======== Quoted passage

The Essence of This Book

Money is a central part of everybody’s life and every society and has been more important for humanity than the wheel, the printing press, the steam engine, and the Internet. Money is one of the greatest innovations in our history! I therefore decided to write this book about money.

Not only is money one of the greatest innovations, it is also currently being radically transformed in a way that has not happened in centuries. The last radical or even paradigmatic transformation of money came in the seventeenth century when the Riksbank of Sweden and Bank of England introduced the first money provided by central banks. Yes, we had had money—in the form of shells, stones, rings, coins, bills, or other forms—provided and backed by kings, emperors, and other head of states a long time before this. But this is when money became what it is today, i.e., a guarantee of value provided by a central bank, backed by a state, and issued in the form of bills and coins. What we simply call cash. No matter if we use US dollars, euros, Chinese RMBs, Russian rubles, or Swedish crowns, the basic form was introduced in the seventeenth century and is still an important part of many societies.

We now see, however, that the concept we call cash is challenged! We are actually discussing whether we may see entire economies without cash. The idea of cashless societies is not new, but it has not really been realistic until today as digitalization is reshaping fundamental dimensions of our societies, where money is one of them. And why should not money be transformed? Most things come to an end, and it is likely this may happen to cash as well.

This book explores how a cashless society is developed and look like by studying Sweden. I know that Sweden is not like other countries and that all the insights from understanding Sweden cannot be exported to other countries. This is not my aim. I aim to explain what made Sweden becoming a cashless society, to provide a discussion of challenges and opportunities that lies ahead, and to ignite much needed discussions of how less cash—or even no cash—will transform our economies. Because this is a societal challenge we must learn to master.

This is a book about the abdication of the king formerly known as Cash. The projected abdication of Cash in Sweden is expected to happen in 2023 AD.

I hope you will enjoy reading this book and that it evokes new thoughts and engaged debates about the future of cash.

Money: The Center of Development Since the Birth of Humanity

Money in some form has probably been at the center of trade and business since the birth of humanity. Unless favors are based entirely on charity or an eternal promise to make good in return, some sort of payment system is needed to stimulate trade and thereby enable specialization and prosperity. Even an economic system entirely based on nonpecuniary trade needs agreements on terms of trade, for instance, how to make a fair trade between rice and milk, which in essence lays the foundation for one important feature of money, i.e., unit of account. If 1 kilo rice can be exchanged for, let’s say, 2 liters of milk, the system has set a value on both products and this value can then be accounted for via a monetary system. And such monetary systems have proven to be important for development throughout the history of humanity. I will argue that they are a critical part of the human history and development.

From time to time, there are discussions of what can be said to be the greatest innovation in the history of humanity. There are several potential candidates for this prestigious award, and it is a difficult task to judge this. What should be the yardstick and how do we compare innovations made several thousand years apart? All in all, this is not a fair contest. We will most likely overestimate the value of innovations that are recent since they have had a strong impact on our own lives while underestimating those made in ancient history. Bearing this in mind, I will nevertheless make a case for one important innovation: money. I assume this did not come as a great surprise given the topic of the book.

================
======== Given entries

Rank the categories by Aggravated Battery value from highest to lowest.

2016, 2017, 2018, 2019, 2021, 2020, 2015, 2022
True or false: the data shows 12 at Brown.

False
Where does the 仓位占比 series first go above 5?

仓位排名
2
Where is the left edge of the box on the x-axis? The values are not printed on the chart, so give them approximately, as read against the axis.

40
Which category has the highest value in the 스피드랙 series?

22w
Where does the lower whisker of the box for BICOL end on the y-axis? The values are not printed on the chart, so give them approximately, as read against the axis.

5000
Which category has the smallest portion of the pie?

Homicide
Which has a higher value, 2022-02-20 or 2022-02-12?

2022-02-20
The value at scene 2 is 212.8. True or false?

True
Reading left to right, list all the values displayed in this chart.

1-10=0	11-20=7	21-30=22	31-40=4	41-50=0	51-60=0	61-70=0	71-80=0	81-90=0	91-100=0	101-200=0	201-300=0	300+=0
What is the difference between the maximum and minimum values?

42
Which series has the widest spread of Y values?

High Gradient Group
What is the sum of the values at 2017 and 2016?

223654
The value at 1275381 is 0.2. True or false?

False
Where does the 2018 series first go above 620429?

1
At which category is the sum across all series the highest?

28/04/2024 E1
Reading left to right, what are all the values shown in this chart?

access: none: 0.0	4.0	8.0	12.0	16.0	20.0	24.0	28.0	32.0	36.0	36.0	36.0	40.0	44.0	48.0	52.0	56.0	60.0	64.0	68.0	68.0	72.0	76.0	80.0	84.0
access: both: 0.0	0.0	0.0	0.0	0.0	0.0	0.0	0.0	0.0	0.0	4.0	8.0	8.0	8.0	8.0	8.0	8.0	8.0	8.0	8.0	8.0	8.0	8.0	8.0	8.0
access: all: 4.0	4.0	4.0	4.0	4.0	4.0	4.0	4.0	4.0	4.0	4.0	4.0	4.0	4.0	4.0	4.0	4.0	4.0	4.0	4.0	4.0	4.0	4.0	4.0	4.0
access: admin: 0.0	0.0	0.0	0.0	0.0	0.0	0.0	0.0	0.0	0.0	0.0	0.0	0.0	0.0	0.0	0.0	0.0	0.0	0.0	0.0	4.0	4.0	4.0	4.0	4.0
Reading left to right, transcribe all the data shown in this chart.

================

### Questions on the material
- a) Using the passage on money above, say whether each statement agrees with it: (i) The first money provided by central banks came from the Riksbank of Sweden and the Bank of England in the seventeenth century. (ii) The author intends to show that every insight from Sweden can be applied in other countries. (iii) The abdication of Cash in Sweden is expected in 2023. For each, answer yes or no and quote the deciding words.
- b) Answer these questions from the passage on money:
(i) Which four innovations does the author say money has been more important than?
(ii) Which country does the book study to explore a cashless society?
(iii) How much milk is 1 kilo of rice exchanged for in the example of trade?
- c) Rewrite as a short list the paragraph of the passage on money that begins "From time to time, there are discussions", keeping its main facts.

### Responses by task
- a)
(i) Yes: "The last radical or even paradigmatic transformation of money came in the seventeenth century when the Riksbank of Sweden and Bank of England introduced the first money provided by central banks."
(ii) No: "I know that Sweden is not like other countries and that all the insights from understanding Sweden cannot be exported to other countries. This is not my aim."
(iii) Yes: "The projected abdication of Cash in Sweden is expected to happen in 2023 AD."

- b)
(i) The wheel, the printing press, the steam engine, and the Internet.
(ii) Sweden.
(iii) 2 liters of milk.

- c)
- There are occasional discussions of what the greatest innovation in human history is.
- There are several candidates, and judging among them is difficult.
- It is unclear what yardstick to use or how to compare innovations made several thousand years apart, so the contest is not fair.
- Recent innovations are likely overestimated because they strongly affect our lives, while ancient ones are underestimated.
- With this in mind, the author still makes a case for money, which is unsurprising given the book's topic.